:: PASSAGE SHOWN ::

Osarmie Bin Laden

dear people who are still alive,

its with a heavy heart that i announce the death of a great leader Oasama Bin Laden.

it took just 10 short years for the most advanced state of the art, most technologically savy super power to track down one man with an A.K.47. im mean really America, dont make movies like “eagle eye” and “enemy of the state” infact dont even make a Rambo 9 if it takes you as a nation so long to find the guy that suppsedly killed 3000 of your fellow americans.

anywho…in memory of a man who has killed more people than small pox, we would love to present the world/durban with the Osarmie Bin Laden…tah daaa

it even looks like 4 terrorists hiding in a cave doesnt it

this sarmie, to end all sarmies, is only available today. and is my little brain child (although my wife had to research the recipe on the google machine) its a subtle blend of hormone free lamb, juicy apricots (no not out of a tin damit) fresh mint from the garden out back and a giant wholewheat ciabatta, ahh folks its a master piece of love and lamb.

like al qaeda, there is only a limited amount and when they run out there will not be another sarmie/cell to take its place.

:::
:: RECORDED DATA ::

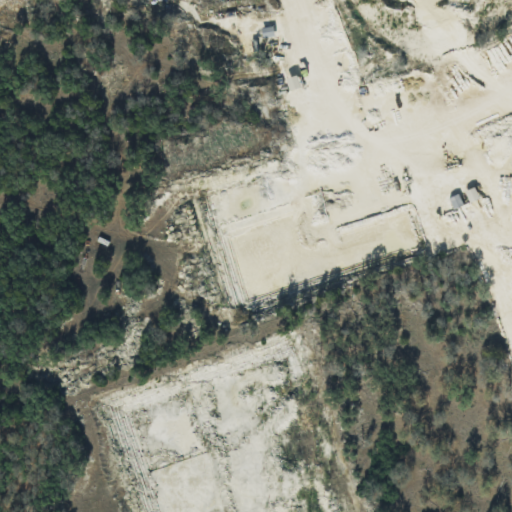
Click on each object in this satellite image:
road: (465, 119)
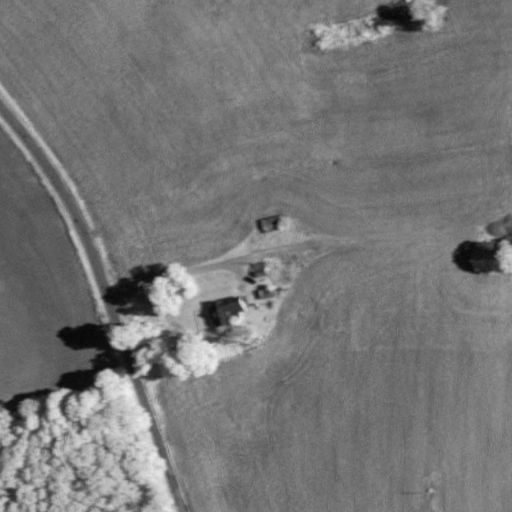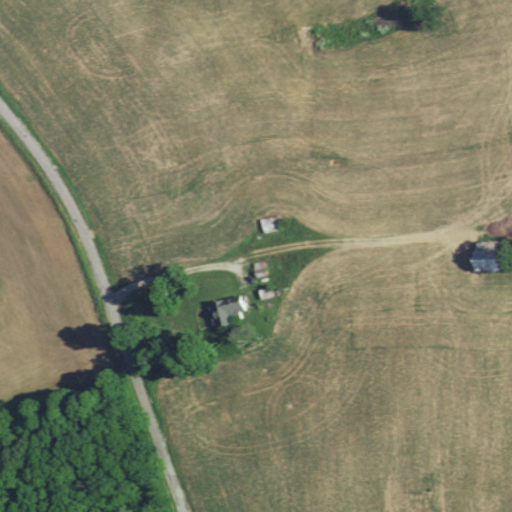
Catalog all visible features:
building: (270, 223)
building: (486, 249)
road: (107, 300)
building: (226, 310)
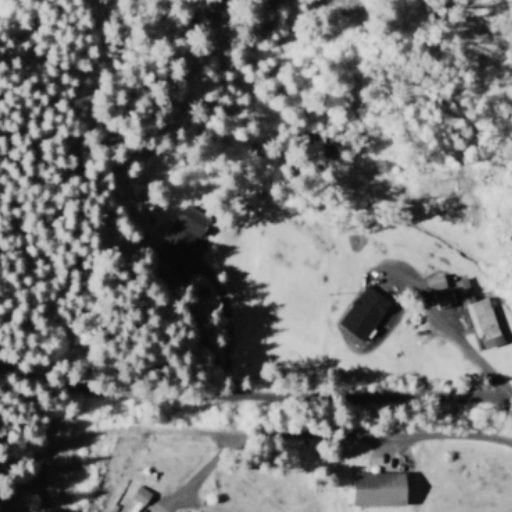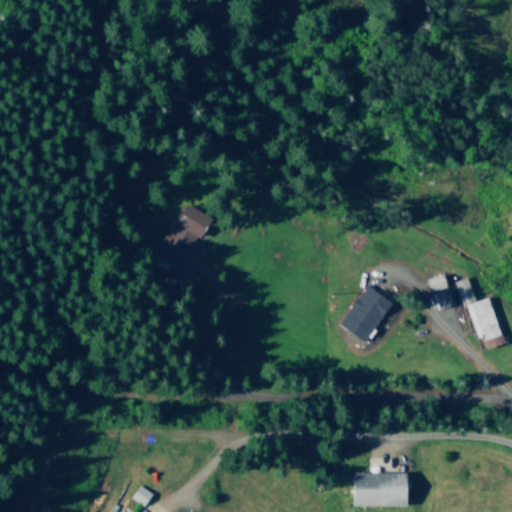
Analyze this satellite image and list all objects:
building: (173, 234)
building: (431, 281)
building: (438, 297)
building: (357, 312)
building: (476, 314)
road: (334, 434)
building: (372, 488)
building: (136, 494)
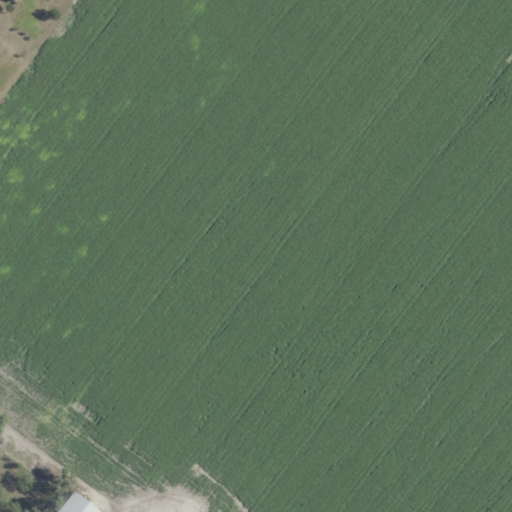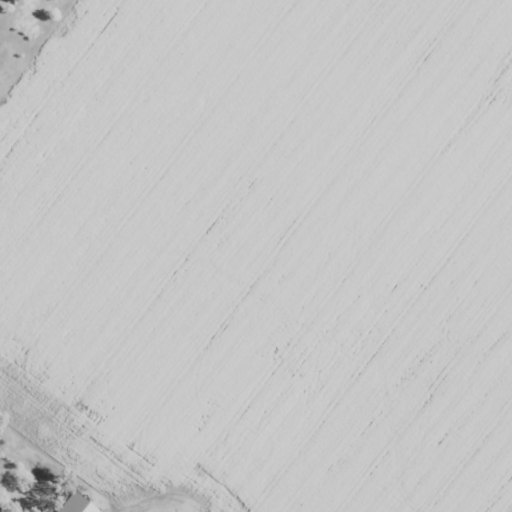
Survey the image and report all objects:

:::

#### [THE REQUEST]
According to the Osarmie post, what bread is the sandwich made on? The data has no connection to the Osarmie post.

#### [EXERCISE SOLUTION]
A giant wholewheat ciabatta.